Itelmen - Economy



Subsistence and Commercial Activities. The traditional Itelmen productive activities, fishing and hunting for furbearing animals, have retained their importance. Until the 1960s sea-animal hunting had material significance, but it has now ceased because of a catastrophic decrease in the total number of ringed seals ( nerpy ) in the Sea of Okhotsk. Dairy farming and gardening are relatively new economic activities. The Itelmen used sledge dogs for transport, later also packhorses, and now tractors and Land Rovers. Water transport included boats that were hollowed from whole trunks of poplar trees ( txtum ) . The Itelmen used oars to go down river, punt-poles to go upstream. There are as yet no modern roads on the west coast. There is air transport between the settlements (airplanes and helicopters).


Industrial Arts. Today the majority of Itelmen are collective farmers engaged in fishing and laying in of hay in the summer, harvesting of vegetables in the autumn, and hunting for furbearing animals in winter. There are no industrial workers or, for example, pilots among the Itelmen. Those who have received higher and secondary special education have become teachers, political functionaries at the lowest level, workers in kindergartens, mechanics, and tractor drivers. There is one scholar among the Itelmen, ethnographer Nadezhda Starkova; she is employed in Vladivostok.

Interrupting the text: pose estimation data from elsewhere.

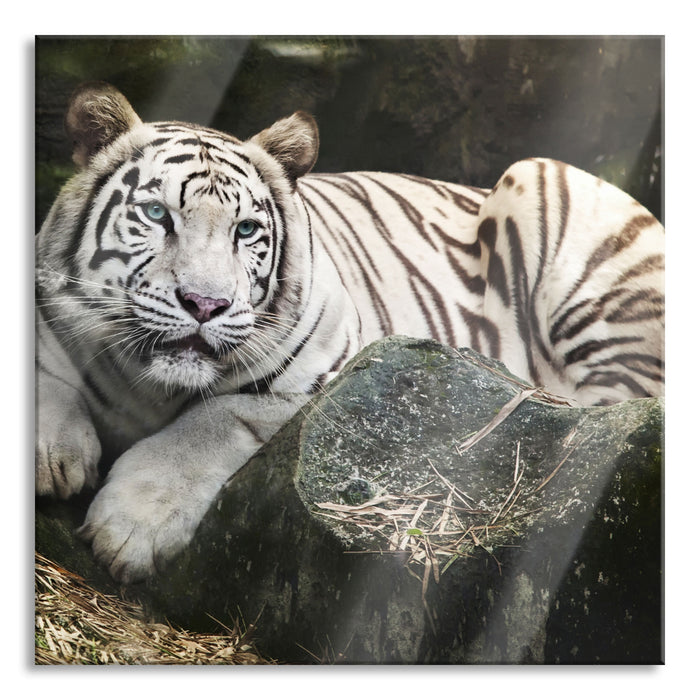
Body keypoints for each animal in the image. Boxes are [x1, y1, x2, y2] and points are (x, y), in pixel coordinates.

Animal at [35, 82, 664, 583]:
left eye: (246, 231)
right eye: (158, 216)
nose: (206, 304)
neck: (149, 384)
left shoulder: (320, 376)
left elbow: (213, 421)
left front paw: (130, 528)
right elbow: (45, 374)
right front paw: (52, 455)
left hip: (549, 189)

Trade. Except for primitive exchange, Itelmen were not traditionally engaged in trade.

Division of Labor. Formerly as well as now, men's tasks were fishing and hunting. "Women's" work was traditionally gathering, laying in of berries and edible plants, and housekeeping. Itelmen knew edible tundra roots and grasses well and used them widely. Today the practice of gathering is almost completely obliterated, replaced in some ways by the growing of vegetables.

Land Tenure. The concept of "owning land" has always been alien to the Itelmen. Places for hunting and fishing also have never been considered the property of anyone.